TO BE DONE:
Rewrite the lines from the line with "pose: elev=252.1 azim=165.6" through the end of the records, replacing "dist" with "distance" and keeping everything else unchanged.

EXERCISE INPUTS:
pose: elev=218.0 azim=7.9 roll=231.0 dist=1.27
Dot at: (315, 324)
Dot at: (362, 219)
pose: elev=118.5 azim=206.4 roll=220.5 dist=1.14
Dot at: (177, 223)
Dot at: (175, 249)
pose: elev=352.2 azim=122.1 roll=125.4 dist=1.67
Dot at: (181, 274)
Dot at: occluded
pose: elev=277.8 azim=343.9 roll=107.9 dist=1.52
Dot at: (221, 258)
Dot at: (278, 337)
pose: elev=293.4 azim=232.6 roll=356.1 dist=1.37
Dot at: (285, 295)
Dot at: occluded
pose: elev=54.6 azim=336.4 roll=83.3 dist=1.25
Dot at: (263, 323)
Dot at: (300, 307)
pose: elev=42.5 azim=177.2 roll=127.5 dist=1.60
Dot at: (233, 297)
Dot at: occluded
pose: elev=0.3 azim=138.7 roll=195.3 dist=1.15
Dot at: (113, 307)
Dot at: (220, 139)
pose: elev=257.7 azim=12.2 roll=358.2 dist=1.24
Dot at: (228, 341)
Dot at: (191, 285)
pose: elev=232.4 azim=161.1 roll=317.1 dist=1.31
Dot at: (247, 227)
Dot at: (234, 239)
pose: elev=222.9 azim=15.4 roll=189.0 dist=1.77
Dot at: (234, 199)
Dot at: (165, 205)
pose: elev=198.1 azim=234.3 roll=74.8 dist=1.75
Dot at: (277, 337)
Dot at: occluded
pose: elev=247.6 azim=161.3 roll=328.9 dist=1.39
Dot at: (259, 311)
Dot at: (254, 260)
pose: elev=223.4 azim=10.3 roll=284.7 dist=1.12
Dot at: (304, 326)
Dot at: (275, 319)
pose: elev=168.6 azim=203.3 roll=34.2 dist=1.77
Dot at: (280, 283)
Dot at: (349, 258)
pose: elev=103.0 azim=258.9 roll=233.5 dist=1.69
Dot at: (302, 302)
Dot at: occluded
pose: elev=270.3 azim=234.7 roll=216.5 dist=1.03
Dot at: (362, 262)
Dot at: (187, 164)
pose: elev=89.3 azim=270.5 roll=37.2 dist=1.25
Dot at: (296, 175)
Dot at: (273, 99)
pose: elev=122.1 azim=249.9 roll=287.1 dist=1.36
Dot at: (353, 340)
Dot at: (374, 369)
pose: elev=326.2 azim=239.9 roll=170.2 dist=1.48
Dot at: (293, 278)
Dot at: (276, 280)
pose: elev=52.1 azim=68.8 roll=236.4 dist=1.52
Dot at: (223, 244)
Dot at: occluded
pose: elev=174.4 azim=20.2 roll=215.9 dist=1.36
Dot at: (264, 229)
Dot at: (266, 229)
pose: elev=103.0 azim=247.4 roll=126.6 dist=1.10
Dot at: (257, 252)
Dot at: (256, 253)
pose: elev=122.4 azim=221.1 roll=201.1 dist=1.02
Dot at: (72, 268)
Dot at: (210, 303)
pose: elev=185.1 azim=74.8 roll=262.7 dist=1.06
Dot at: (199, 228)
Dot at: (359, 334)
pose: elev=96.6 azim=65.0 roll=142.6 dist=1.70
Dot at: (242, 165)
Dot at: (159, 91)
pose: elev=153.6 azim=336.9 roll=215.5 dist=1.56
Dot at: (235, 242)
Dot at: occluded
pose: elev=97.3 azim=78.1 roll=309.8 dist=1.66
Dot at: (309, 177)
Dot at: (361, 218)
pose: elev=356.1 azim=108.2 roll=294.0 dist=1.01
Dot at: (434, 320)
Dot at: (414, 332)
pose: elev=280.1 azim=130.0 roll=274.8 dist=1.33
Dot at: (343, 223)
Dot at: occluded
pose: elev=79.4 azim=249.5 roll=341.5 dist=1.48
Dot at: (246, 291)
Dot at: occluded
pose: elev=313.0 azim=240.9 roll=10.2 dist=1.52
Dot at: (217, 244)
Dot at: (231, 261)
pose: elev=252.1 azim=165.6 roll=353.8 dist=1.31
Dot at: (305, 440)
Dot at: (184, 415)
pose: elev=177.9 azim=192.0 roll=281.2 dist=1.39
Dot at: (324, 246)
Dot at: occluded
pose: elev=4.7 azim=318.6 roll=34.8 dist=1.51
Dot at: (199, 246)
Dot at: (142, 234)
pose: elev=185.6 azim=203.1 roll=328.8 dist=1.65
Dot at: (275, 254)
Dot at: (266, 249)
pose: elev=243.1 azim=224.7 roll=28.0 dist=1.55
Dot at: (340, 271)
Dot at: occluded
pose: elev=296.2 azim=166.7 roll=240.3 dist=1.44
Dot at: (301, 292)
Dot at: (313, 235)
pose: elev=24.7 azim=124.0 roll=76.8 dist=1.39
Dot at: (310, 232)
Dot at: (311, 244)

WORKED SOLUTION:
pose: elev=252.1 azim=165.6 roll=353.8 distance=1.31
Dot at: (305, 440)
Dot at: (184, 415)
pose: elev=177.9 azim=192.0 roll=281.2 distance=1.39
Dot at: (324, 246)
Dot at: occluded
pose: elev=4.7 azim=318.6 roll=34.8 distance=1.51
Dot at: (199, 246)
Dot at: (142, 234)
pose: elev=185.6 azim=203.1 roll=328.8 distance=1.65
Dot at: (275, 254)
Dot at: (266, 249)
pose: elev=243.1 azim=224.7 roll=28.0 distance=1.55
Dot at: (340, 271)
Dot at: occluded
pose: elev=296.2 azim=166.7 roll=240.3 distance=1.44
Dot at: (301, 292)
Dot at: (313, 235)
pose: elev=24.7 azim=124.0 roll=76.8 distance=1.39
Dot at: (310, 232)
Dot at: (311, 244)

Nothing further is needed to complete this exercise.